The royal ball of the third act is exciting and humorous from the outset, as we watch the guests enter the castle red-carpet style. Each guest has a unique character, some linger to pose for the crowd, some hide their faces against overeager photographers, and one flirts with the guards and, later, with every other male at the party, much to her companion’s frustration. This last interaction is played for laughs, and is starkly contrasted when Bozier returns to the stage as the stranger (the Rothbard/Odile analogue). Now a leather clad thug, smoking and downing shots, he dances with every woman there except the prince’s ex-girlfriend – including the queen. The prince is jealous at only being able to share quick glances with the stranger while his mother dances with him more and more promiscuously, and the tension mounts in a dazzling display where the dancers switch partners at increasing speeds until the prince and stranger “accidentally” end up together. What follows is a horrific, slow motion, madness-scape where the guests jeer, cackle and point at the prince, while the stranger watches stonily. The prince eventually cracks, and the ballet diverges from the source material in all but music.

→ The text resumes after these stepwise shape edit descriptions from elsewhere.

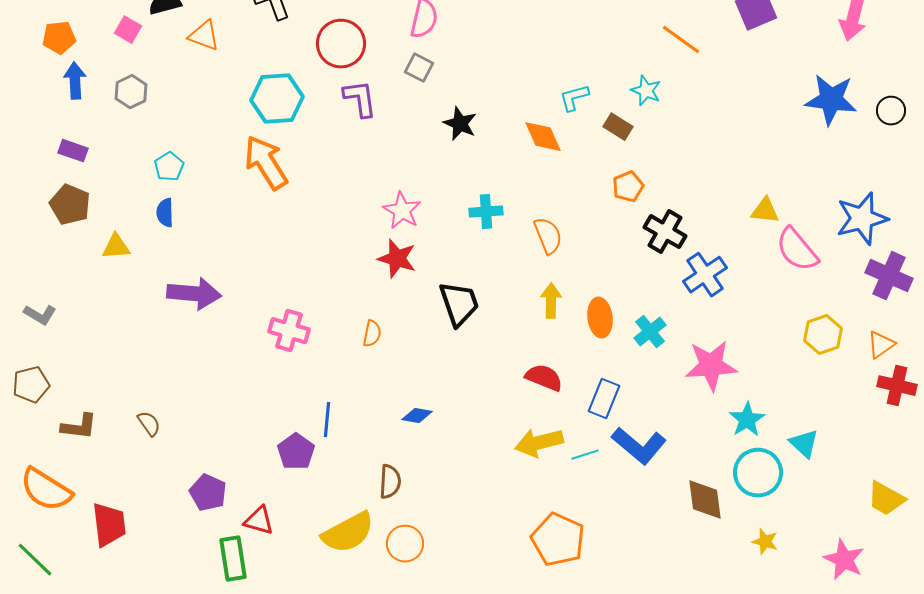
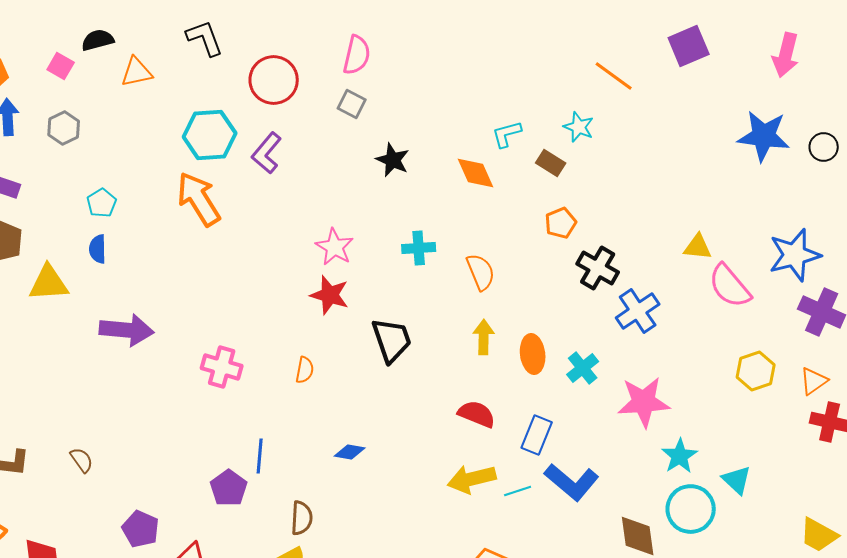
orange triangle: (204, 36) -> (137, 72), turned -32
purple L-shape: (360, 99) -> (267, 153), moved, turned -132
yellow triangle: (116, 247) -> (49, 283), size x1.4
brown semicircle: (390, 482) -> (302, 518), moved

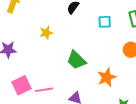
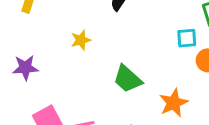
cyan square: (105, 22) -> (187, 38), moved

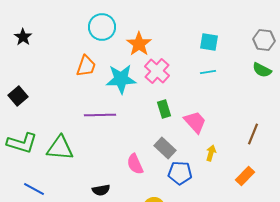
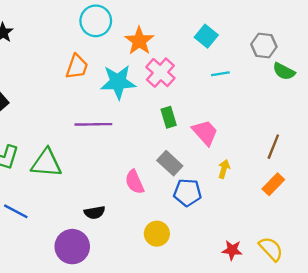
gray hexagon: (264, 40) -> (264, 46), moved
cyan square: (209, 42) -> (206, 36), moved, turned 30
orange rectangle: (245, 176) -> (273, 184), moved

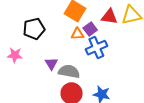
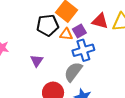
black pentagon: (34, 29) -> (48, 25), moved
gray semicircle: (69, 71) -> (73, 72), moved, turned -70

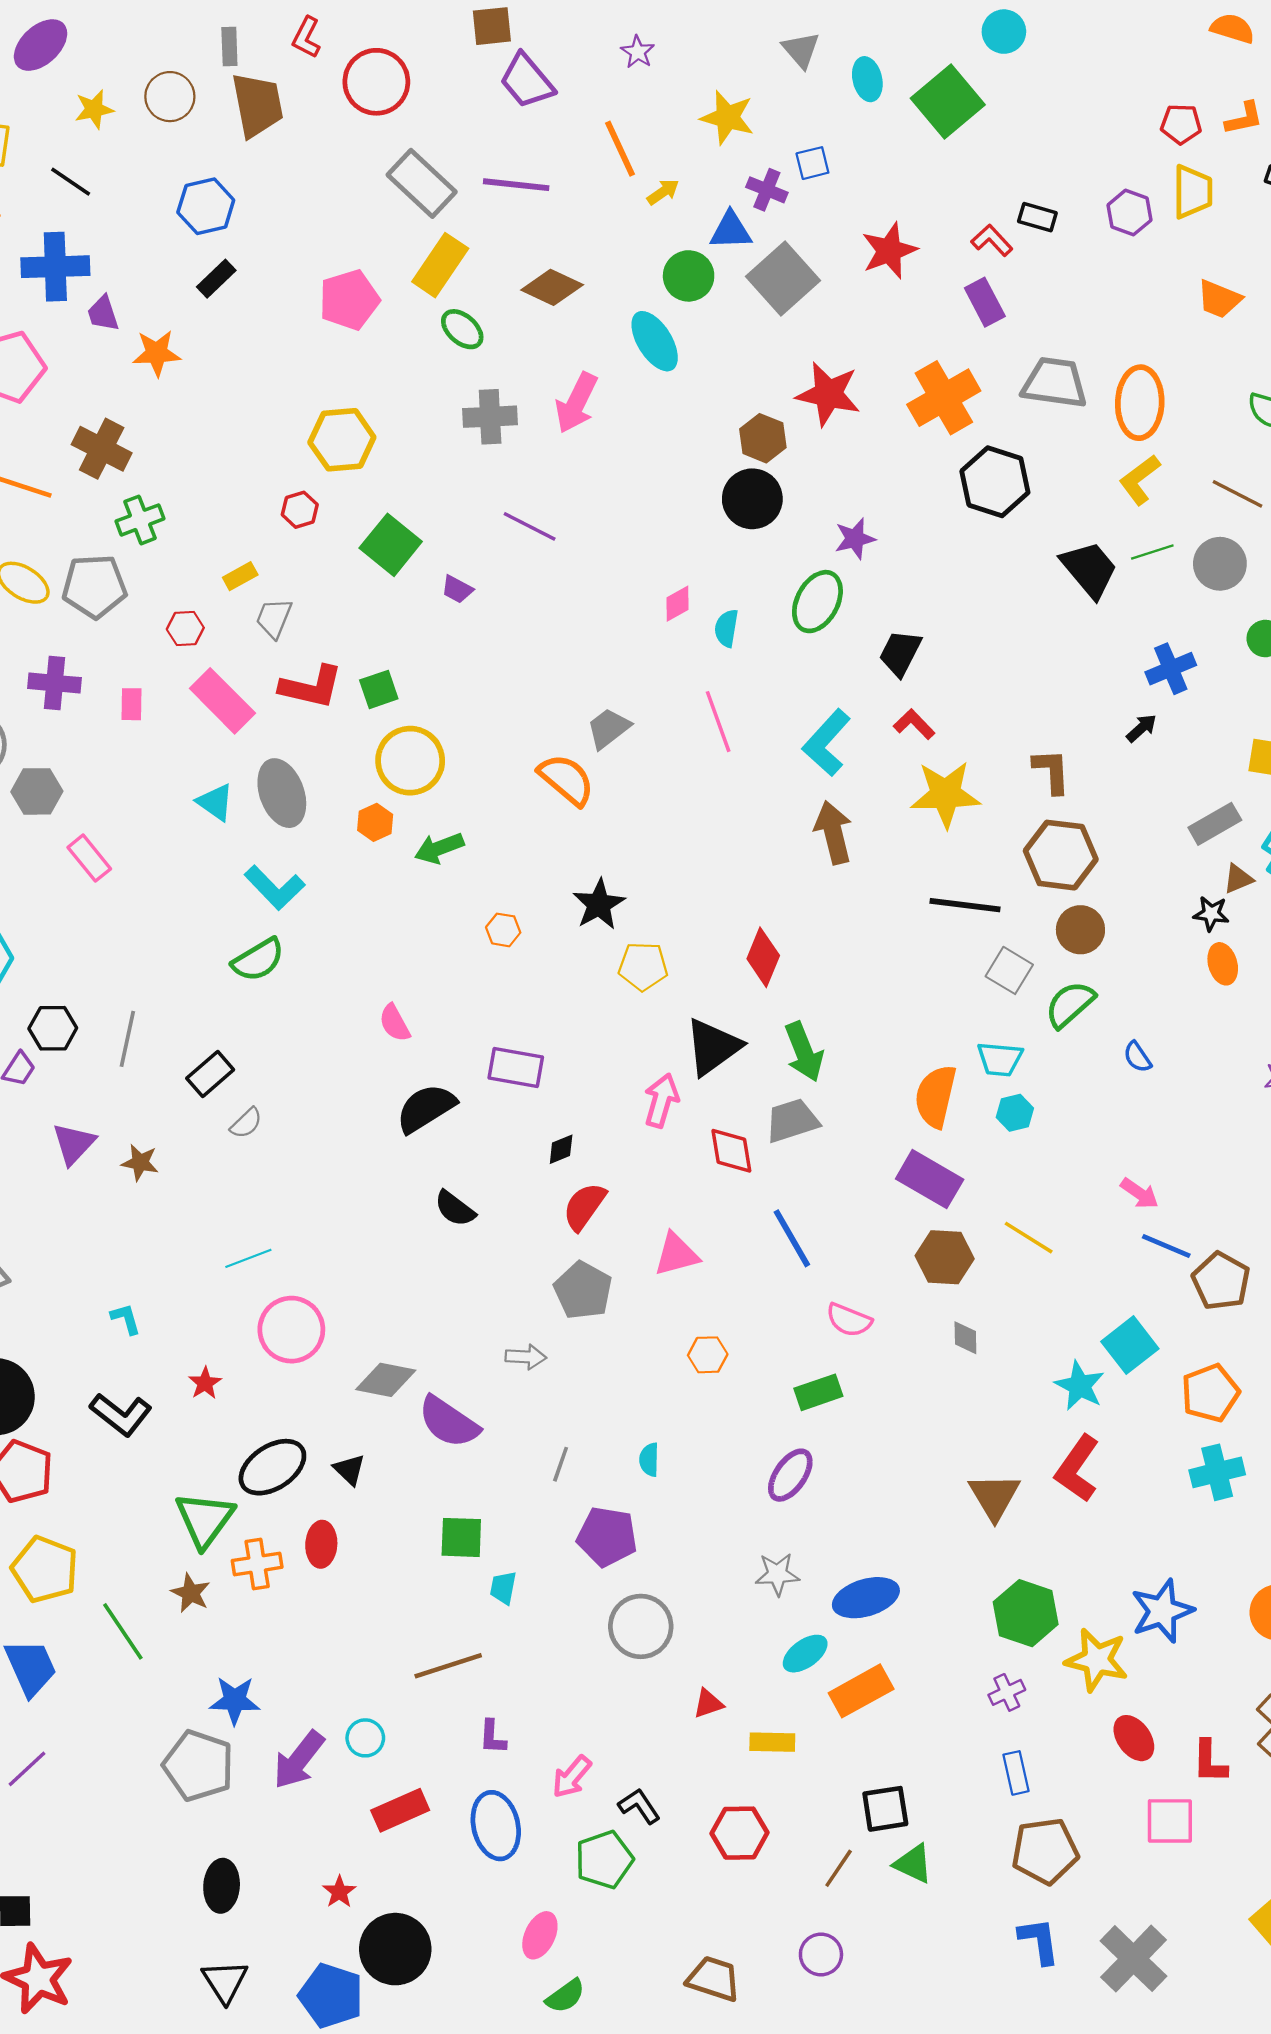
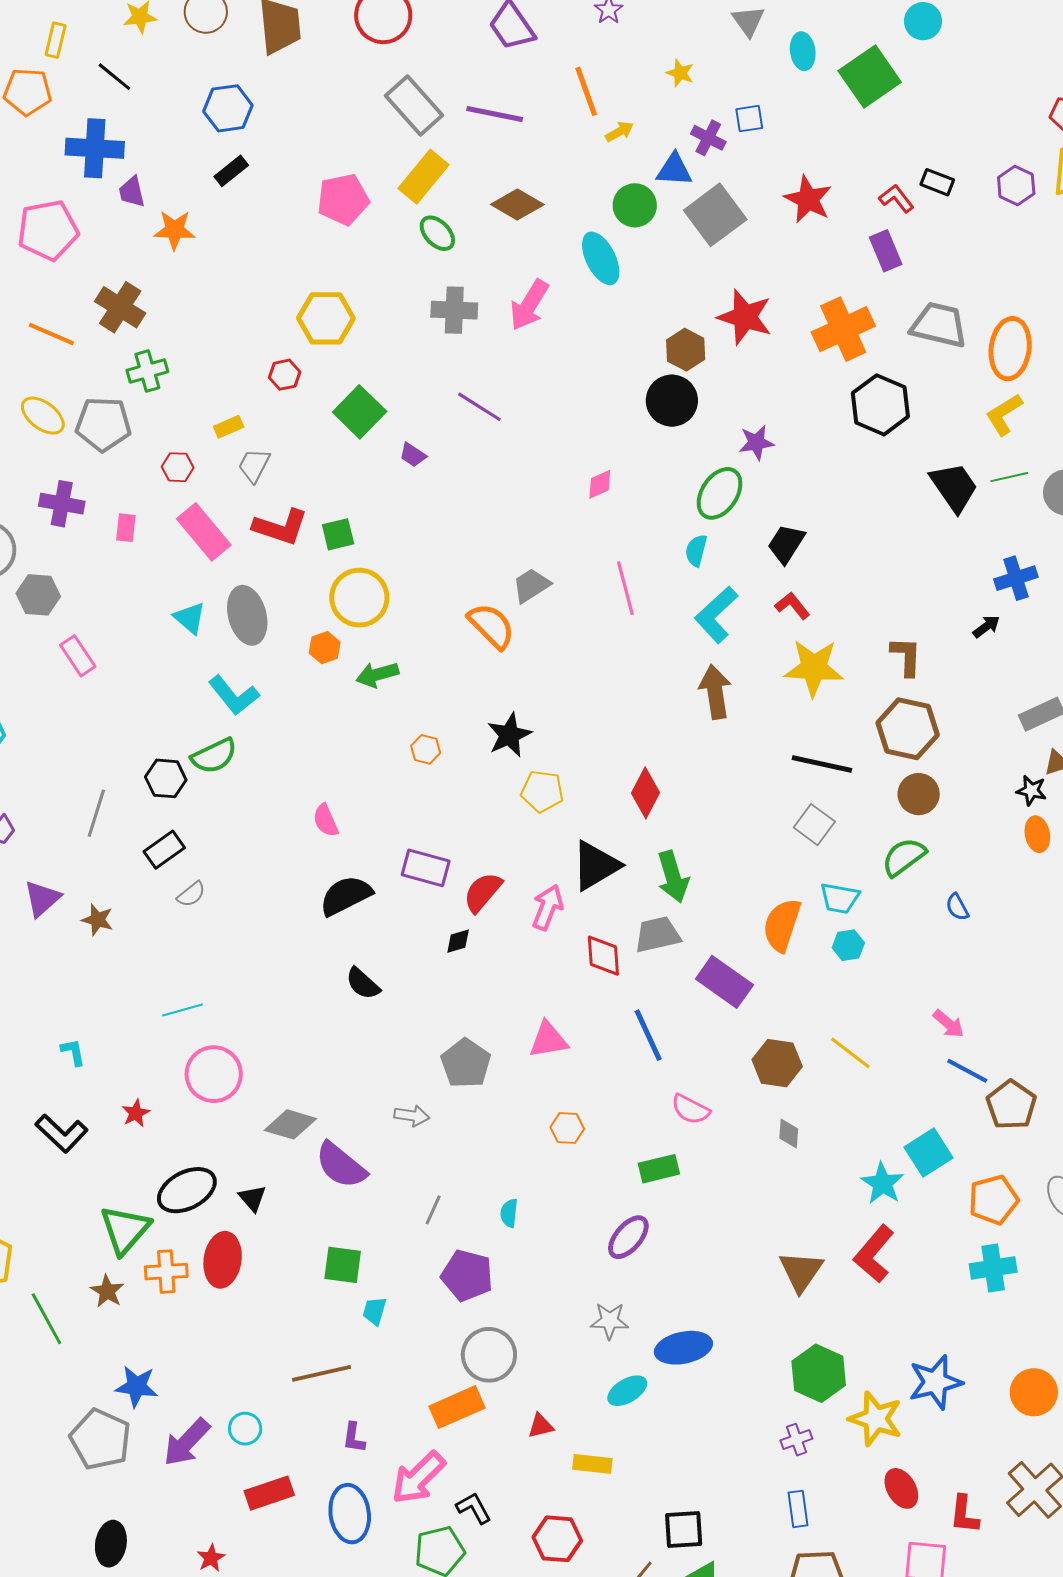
yellow star: (727, 117) -> (680, 73), size x0.6
red star: (889, 251) -> (808, 199), turned -30
cyan semicircle: (726, 628) -> (696, 550), moved
gray square: (1009, 970) -> (814, 825), moved
black hexagon: (53, 1028) -> (166, 778), moved
purple rectangle: (930, 1179) -> (724, 982), moved
red semicircle: (584, 1206) -> (483, 892), moved
red ellipse: (321, 1544) -> (223, 1260), size x1.4
orange rectangle: (861, 1691) -> (457, 1407), moved
pink arrow: (572, 1777) -> (418, 1478), size x1.5

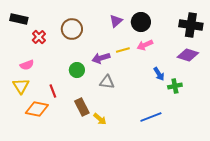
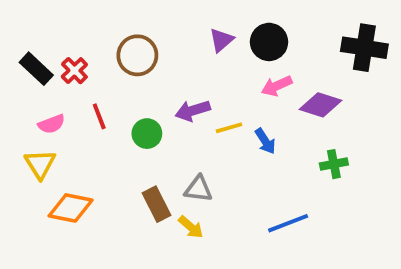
black rectangle: (19, 19) -> (36, 69), moved, turned 30
yellow line: (123, 50) -> (229, 128), moved
purple diamond: (188, 55) -> (321, 105), moved
blue arrow: (159, 74) -> (265, 141), moved
gray triangle: (107, 82) -> (198, 189), moved
red line: (53, 91) -> (99, 116), moved

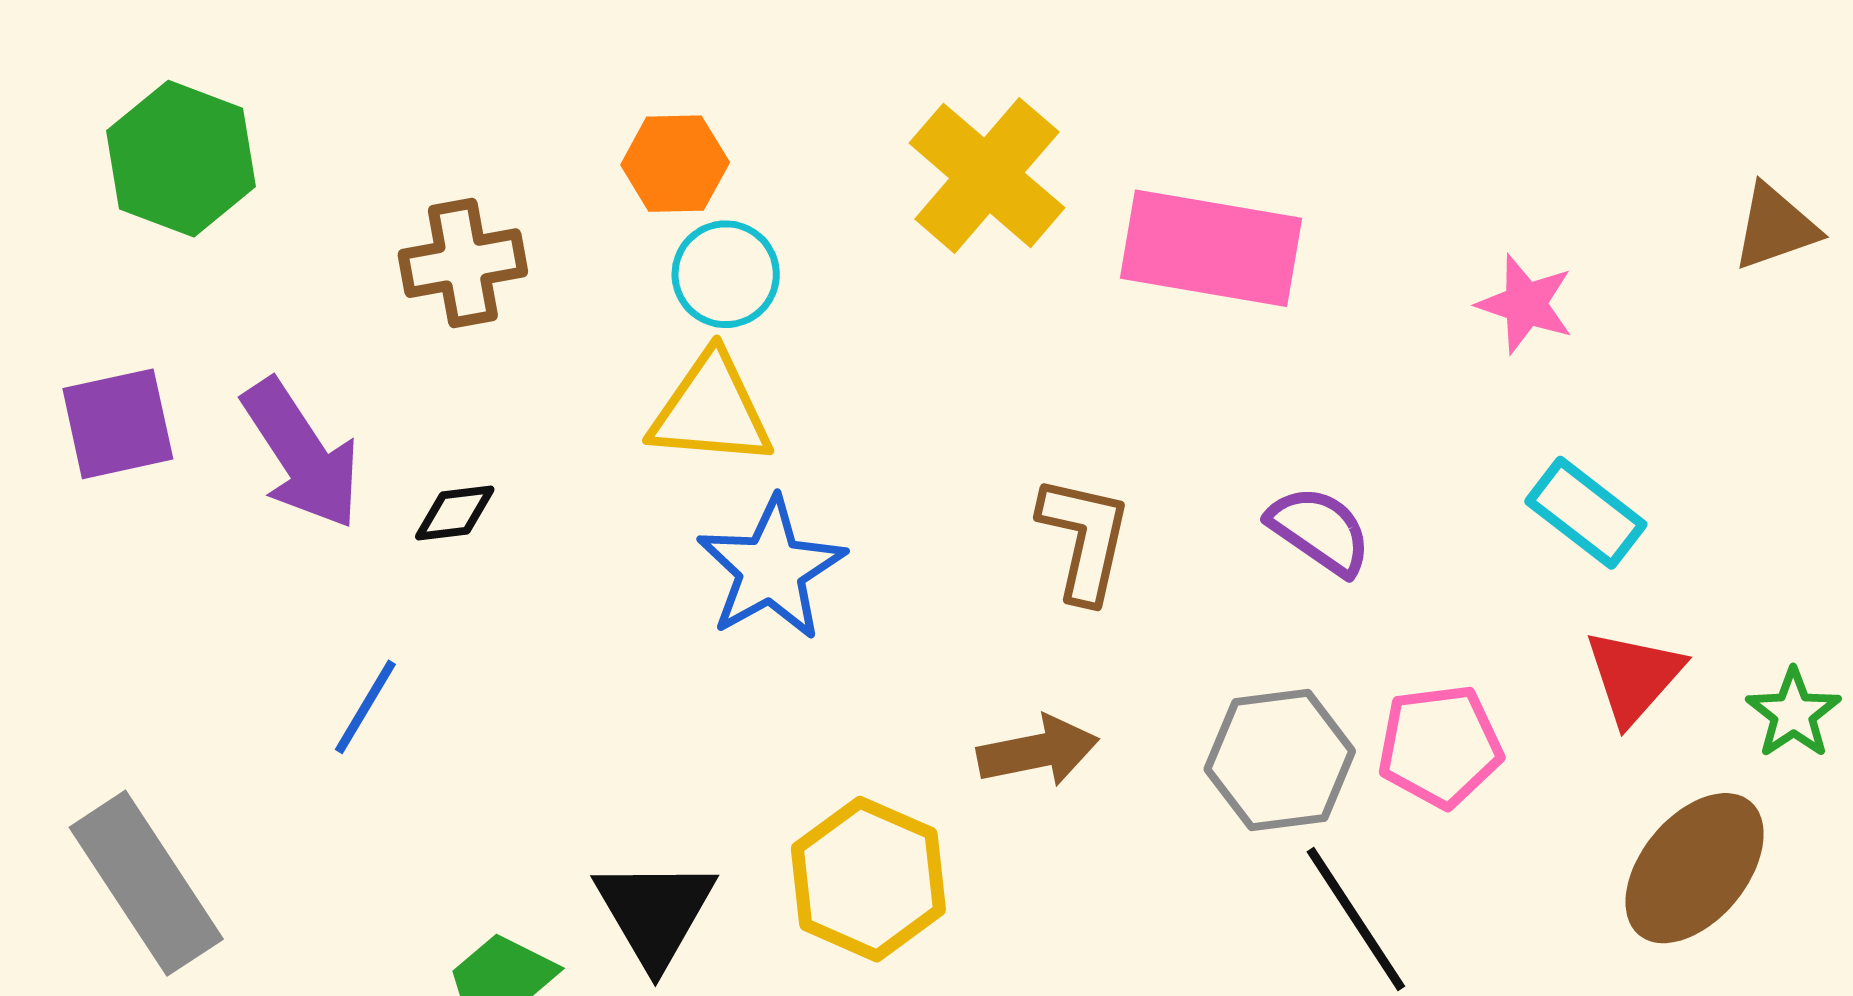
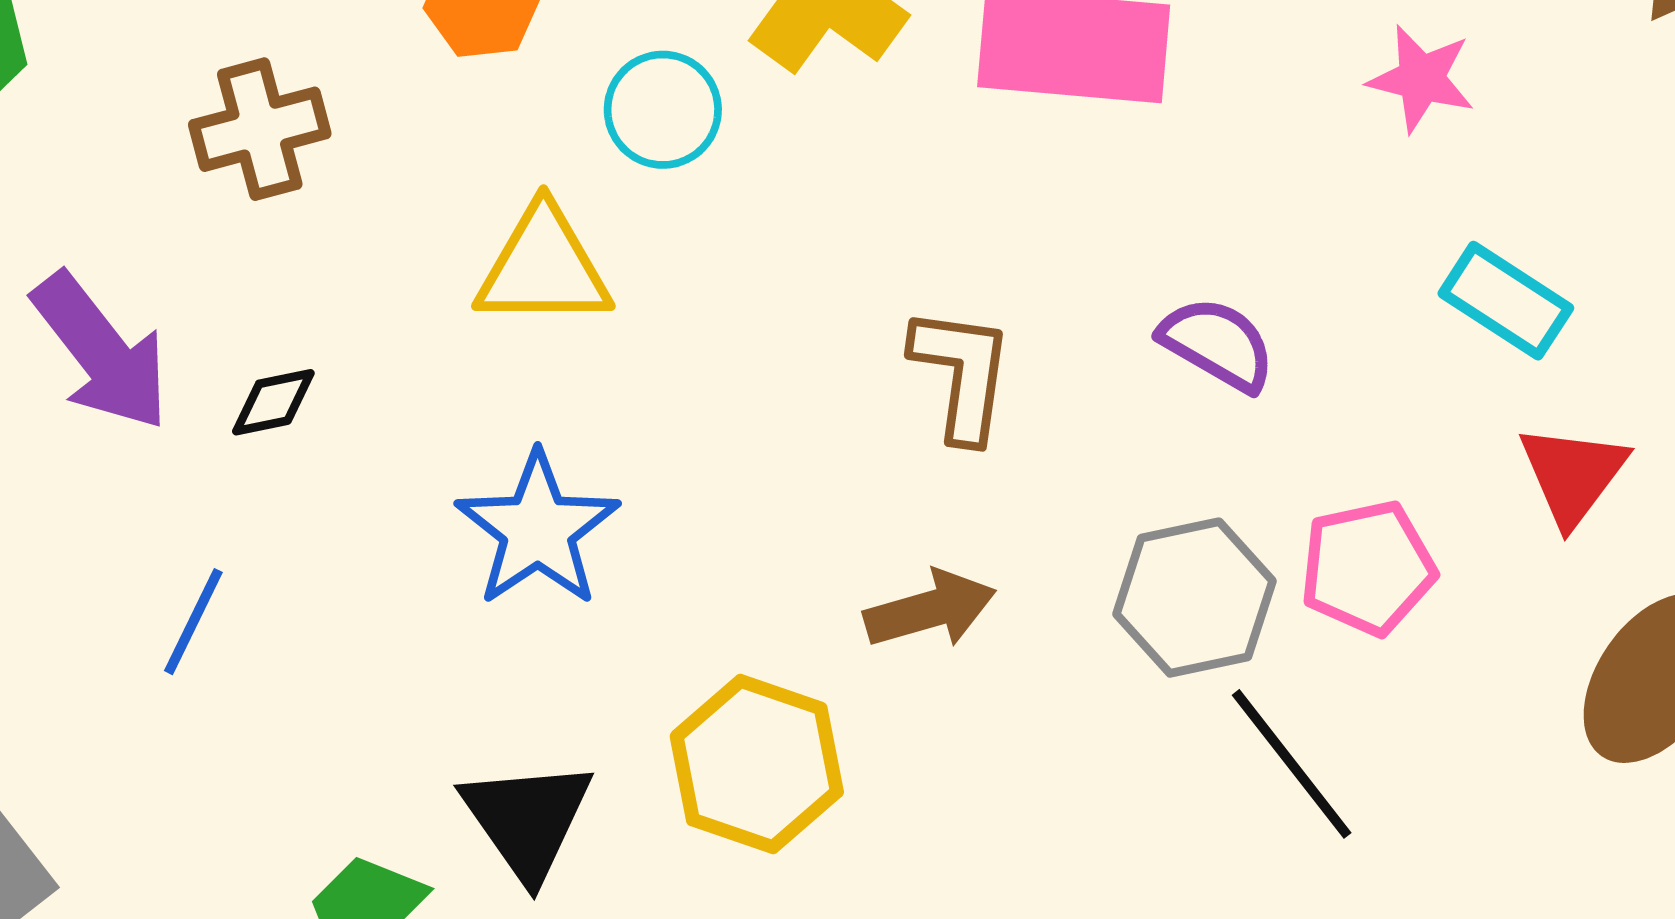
cyan circle: (726, 274) -> (663, 110), moved
blue star: (771, 569) -> (538, 529), moved

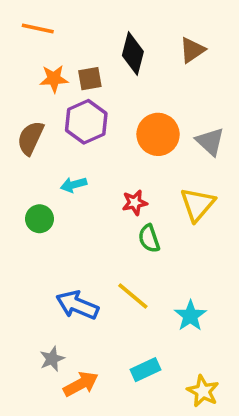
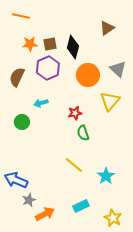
black diamond: (133, 54) -> (73, 47), moved
gray triangle: (210, 142) -> (118, 69), moved
yellow triangle: (198, 204) -> (110, 101), moved
blue arrow: (77, 305) -> (16, 180), moved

The terrifying hypnagogic nature of act four blurs the limits between the prince’s reality and his imagination. After being put to bed by a troop of grotesque, mask-wearing medics, the prince is surrounded by swans who creep onto the stage, from the wings or out from under the bed or from within the bedsheets themselves, only to be chased away at least once more often than necessary. The viciousness of the swans becomes viscerally apparent as they tear at North’s prince and brutalise Bozier’s swan in a delightfully disturbing finale that is eventually tempered by a final beat that offers a glimmer of consolation.

Taken as a whole, the overwhelming ending adds to the exhilarating experience and the overall effect is worth any of the initial ruffled feathers.